Segment Open

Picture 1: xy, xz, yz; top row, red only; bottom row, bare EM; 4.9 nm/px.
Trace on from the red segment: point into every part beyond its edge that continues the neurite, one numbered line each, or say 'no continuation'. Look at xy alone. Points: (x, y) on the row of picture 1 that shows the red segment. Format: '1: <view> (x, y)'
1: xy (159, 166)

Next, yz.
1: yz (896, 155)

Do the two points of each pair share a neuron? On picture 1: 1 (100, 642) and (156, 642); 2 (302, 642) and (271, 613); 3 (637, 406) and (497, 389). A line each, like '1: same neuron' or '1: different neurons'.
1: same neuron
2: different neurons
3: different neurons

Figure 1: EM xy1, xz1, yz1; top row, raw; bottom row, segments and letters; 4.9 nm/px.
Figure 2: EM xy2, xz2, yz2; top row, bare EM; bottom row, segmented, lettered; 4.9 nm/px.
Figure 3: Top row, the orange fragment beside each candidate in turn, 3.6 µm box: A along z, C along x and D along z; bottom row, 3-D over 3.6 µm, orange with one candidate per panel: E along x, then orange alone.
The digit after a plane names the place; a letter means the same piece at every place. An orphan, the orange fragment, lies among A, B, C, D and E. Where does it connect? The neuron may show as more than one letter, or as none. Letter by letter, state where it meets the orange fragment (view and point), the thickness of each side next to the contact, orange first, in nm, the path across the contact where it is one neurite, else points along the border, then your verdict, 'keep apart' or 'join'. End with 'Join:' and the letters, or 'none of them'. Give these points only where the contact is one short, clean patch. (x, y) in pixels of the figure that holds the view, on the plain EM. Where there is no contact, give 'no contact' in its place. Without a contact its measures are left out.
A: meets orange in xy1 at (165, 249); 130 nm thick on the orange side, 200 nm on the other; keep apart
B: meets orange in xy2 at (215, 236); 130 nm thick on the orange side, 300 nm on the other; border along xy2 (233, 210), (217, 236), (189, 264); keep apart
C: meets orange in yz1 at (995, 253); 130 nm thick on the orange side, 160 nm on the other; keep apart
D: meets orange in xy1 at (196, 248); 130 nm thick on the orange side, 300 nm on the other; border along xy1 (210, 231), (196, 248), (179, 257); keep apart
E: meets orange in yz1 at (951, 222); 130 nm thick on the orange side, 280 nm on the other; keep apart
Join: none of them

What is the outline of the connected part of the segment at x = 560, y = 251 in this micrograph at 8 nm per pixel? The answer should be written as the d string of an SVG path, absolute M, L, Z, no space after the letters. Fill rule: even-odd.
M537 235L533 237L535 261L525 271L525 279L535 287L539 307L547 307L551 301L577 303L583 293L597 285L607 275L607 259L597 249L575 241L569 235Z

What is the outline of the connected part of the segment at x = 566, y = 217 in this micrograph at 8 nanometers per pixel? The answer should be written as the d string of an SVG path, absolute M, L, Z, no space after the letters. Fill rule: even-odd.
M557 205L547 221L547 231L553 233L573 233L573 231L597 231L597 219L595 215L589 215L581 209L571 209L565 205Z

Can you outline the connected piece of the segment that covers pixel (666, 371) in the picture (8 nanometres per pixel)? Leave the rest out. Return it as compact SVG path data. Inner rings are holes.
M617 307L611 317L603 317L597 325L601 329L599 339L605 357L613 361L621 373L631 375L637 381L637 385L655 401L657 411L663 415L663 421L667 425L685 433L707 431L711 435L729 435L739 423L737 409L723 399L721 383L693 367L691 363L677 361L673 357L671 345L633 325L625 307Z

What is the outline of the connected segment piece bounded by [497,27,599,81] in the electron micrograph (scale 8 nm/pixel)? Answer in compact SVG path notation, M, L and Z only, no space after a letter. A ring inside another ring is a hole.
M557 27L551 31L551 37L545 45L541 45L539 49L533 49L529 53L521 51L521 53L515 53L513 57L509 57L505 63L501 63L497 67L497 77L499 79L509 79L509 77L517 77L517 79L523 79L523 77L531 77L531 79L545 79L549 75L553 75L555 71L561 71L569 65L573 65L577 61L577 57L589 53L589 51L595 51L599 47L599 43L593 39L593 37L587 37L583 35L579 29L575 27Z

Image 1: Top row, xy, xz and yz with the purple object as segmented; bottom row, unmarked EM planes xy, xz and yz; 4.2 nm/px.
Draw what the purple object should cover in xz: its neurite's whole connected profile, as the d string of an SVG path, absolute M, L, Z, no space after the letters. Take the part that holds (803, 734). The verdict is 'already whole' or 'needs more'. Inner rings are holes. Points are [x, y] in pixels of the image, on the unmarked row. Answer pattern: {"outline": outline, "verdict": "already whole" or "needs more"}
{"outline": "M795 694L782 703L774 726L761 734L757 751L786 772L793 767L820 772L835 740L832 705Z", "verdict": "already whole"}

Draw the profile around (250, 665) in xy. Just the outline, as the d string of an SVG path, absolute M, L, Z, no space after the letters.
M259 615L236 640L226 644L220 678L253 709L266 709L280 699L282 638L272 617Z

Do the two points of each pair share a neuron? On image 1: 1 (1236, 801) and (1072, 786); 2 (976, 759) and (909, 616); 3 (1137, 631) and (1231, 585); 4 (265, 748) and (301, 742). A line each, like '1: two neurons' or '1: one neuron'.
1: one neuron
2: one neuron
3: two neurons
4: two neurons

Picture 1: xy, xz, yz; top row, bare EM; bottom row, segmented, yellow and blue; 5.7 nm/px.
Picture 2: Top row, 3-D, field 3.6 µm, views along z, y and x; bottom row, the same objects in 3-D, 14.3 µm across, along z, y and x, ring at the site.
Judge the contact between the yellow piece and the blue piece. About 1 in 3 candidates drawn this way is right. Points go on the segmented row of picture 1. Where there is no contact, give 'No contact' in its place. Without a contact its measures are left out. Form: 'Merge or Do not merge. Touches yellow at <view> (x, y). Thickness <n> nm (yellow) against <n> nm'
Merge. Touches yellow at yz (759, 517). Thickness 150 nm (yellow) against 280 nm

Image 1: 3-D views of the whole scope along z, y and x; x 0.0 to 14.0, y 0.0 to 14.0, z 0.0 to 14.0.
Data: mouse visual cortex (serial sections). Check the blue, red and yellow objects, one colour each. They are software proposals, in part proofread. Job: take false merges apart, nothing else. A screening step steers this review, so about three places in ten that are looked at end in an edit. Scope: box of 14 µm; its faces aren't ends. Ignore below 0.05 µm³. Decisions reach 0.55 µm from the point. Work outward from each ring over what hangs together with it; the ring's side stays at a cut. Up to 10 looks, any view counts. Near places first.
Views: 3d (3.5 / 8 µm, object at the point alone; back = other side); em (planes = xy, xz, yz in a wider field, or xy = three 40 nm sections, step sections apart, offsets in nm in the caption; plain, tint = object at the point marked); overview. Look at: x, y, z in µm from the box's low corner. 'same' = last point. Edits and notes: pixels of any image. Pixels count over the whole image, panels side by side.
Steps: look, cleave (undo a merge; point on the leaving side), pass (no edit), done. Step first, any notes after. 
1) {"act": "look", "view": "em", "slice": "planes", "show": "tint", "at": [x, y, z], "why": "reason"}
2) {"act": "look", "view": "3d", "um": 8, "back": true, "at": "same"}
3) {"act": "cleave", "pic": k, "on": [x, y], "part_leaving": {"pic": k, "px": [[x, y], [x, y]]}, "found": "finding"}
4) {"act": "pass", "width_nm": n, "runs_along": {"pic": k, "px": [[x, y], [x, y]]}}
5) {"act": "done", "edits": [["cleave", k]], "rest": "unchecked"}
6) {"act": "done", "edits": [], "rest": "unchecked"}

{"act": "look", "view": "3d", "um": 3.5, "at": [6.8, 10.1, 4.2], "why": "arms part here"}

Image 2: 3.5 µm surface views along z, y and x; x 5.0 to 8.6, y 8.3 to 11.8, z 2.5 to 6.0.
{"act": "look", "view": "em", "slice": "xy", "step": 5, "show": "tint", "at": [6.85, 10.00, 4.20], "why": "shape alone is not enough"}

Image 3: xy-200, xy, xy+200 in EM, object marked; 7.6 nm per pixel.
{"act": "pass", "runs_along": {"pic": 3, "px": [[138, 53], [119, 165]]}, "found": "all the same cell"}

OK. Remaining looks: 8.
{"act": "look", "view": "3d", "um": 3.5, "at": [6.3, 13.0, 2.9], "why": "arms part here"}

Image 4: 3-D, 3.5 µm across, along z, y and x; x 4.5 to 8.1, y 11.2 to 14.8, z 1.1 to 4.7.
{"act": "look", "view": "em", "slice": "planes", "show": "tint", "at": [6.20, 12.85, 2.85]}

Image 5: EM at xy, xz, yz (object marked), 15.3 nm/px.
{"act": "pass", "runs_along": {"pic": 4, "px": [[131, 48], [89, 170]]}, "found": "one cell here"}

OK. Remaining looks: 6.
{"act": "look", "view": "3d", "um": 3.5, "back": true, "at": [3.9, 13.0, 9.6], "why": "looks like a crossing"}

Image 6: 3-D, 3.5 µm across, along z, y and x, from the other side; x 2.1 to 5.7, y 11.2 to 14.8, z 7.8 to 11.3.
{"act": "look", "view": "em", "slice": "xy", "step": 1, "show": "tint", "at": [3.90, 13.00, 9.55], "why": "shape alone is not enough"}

Segment Closed

=== Exercise details ===
Please return every line of the material above that includes "field".

=== Solved problem ===
Picture 2: Top row, 3-D, field 3.6 µm, views along z, y and x; bottom row, the same objects in 3-D, 14.3 µm across, along z, y and x, ring at the site.
Views: 3d (3.5 / 8 µm, object at the point alone; back = other side); em (planes = xy, xz, yz in a wider field, or xy = three 40 nm sections, step sections apart, offsets in nm in the caption; plain, tint = object at the point marked); overview. Look at: x, y, z in µm from the box's low corner. 'same' = last point. Edits and notes: pixels of any image. Pixels count over the whole image, panels side by side.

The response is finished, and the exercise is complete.